In this song, Carson McCullers (a female American novelist) name-drops and compares herself-- favorably-- to her literary contemporaries. She is discussing them with her husband, Reeves.
She dismisses many outright as inferior. Virginia Woolf, she says, has "genius" but "leaves [her] cold" since she isn't as "bold" as McCullers herself. She also finds herself superior to Ernest Hemingway, William Faulkner, Eudora Welty, and F. Scott Fitzgerald (her Ballad of the Sad Cafe she rates better than his The Great Gatsby).
She claims Truman Capote "plagiarized [her] cadences." Oh, and he knows that she knows this.

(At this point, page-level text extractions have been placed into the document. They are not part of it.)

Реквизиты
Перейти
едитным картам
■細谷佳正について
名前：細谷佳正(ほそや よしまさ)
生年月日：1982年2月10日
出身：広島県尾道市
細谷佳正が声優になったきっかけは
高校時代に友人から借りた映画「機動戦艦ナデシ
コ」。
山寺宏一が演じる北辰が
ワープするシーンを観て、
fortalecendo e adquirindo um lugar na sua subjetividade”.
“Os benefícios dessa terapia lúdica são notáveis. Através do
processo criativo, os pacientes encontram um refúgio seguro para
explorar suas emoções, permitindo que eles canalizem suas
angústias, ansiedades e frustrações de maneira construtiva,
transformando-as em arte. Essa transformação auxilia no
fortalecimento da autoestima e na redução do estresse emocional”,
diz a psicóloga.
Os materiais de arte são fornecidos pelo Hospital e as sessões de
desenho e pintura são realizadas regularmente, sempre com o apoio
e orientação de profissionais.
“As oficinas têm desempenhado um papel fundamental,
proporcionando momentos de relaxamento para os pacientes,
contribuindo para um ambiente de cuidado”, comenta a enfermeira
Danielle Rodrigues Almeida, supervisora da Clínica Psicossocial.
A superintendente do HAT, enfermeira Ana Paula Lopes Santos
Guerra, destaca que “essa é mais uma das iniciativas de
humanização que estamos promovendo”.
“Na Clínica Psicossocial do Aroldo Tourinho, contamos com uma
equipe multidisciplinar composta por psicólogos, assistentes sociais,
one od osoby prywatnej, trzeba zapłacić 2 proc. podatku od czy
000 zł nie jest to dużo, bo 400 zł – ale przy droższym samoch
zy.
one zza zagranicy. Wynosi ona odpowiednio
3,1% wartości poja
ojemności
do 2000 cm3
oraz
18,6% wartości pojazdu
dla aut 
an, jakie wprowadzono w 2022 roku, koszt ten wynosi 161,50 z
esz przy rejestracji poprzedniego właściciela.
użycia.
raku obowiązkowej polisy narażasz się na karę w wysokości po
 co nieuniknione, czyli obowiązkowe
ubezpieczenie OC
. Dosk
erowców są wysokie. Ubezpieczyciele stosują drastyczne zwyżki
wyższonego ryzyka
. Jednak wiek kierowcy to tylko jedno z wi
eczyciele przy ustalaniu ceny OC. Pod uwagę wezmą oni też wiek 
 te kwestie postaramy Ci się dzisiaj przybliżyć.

She does admire Marcel Proust, saying he "comforts" her, and that his "words" have a "timeless quality." But... his Remembrance of Things Past just goes "on and on and on and on/ For seven volumes." Its "length is very long." Indeed.
As for playwright Tennessee Williams, she can't fathom why his play A Streetcar Named Desire did better financially than her own novel-turned-play A Member of the Wedding. McCullers' only use for Graham Greene is that he "loves [her] poetic sensibility."
And she feels that Catherine Anne Porter is "the best one now." But only for now: "In about a year, I'm gonna show her how" it's done.
But she's most upset that Harper Lee, to whom she is compared, is "poaching on [McCullers'] literary preserves" and stealing her thunder. McCullers feels Lee gets more attention than she (Harper Lee is also a woman) deserves. After all, McCullers had written three novels and more, while Lee only had the one, To Kill a Mockingbird.
McCullers also mentions that she never reads her reviews because they might give her a "big head," an inflated ego. I think she is fine in that department already... she has already predicted that she will win the Nobel Prize for Literature. Do tell.
I purposely avoided mentioning the works of most of those other authors, because many of them are still household names in 2017. Their works still taught in high schools and colleges, and have been made into movies... and they themselves have been depicted in films by actors like Meryl Streep (Woolf), Tom Hiddleson (Fitzgerald) and Philip Seymour Hoffman (Capote).
Carson McCullers, meanwhile coined the phrase "the heart is a lonely hunter." So, there's that.